Case study of malcolm co


Problem:

Malcolm Co is the manufacturer of automobile spare parts. It transacts business by the business model that has worked for many years and has made the entity the successful enterprise that is rated in top ten businesses in its field by trade journal. Malcolm Co believes in working with dependable and reliable vendors and also sells only to entities which it can either control or exercise important affects over. The business model works in this way:

a) Malcolm Co purchases everything it needs from Powell Co, a famous supplier.  Due to high quality of material that Powell Co has provided over the last ten (10) years, Malcolm Co has never purchased from any other supplier. Thus, it might be considered economically dependent on Powell Co.

b) Malcolm Co sells 70% of its output to a company owned by the director and the balance to entity that is its ‘associates’ by virtue of Malcolm Co owning 30% of the share capital of that company.

c) Malcolm Co stores inventory in the warehouse that is leased from the wife of its director. The lease rentals are at arm’s length.

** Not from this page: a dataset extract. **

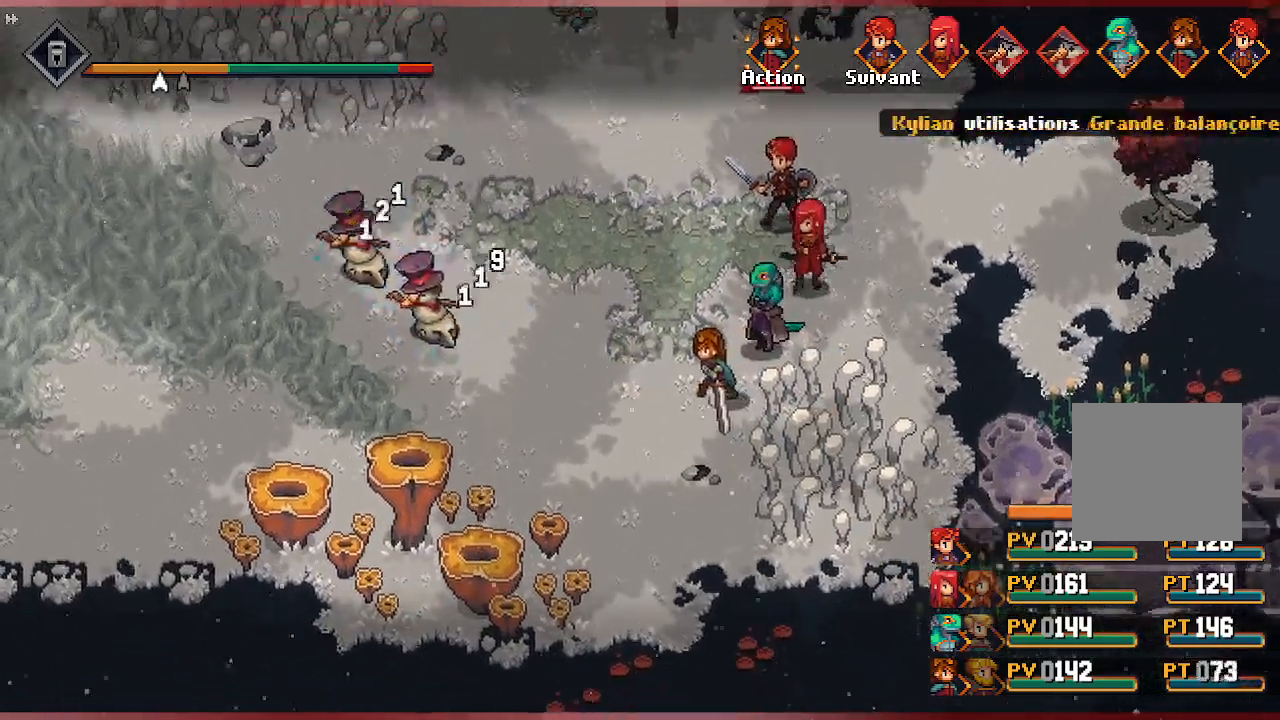
{"buttons": [], "left_stick": "center", "right_stick": "center", "events": []}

d) Malcolm Co has provided an interest-free loan to company owned by chief executive officer (CEO) of Malcolm Co for the purposes of financing the purchase of delivery vans which the company owned by the CEO is using for transporting goods from warehouse of supplier to the warehouse employed by Malcolm Co for storing inventory.

Required:

Based upon the requirements of IAS 24, recognize which transactions would require to be disclosed as related party transactions under IAS 24.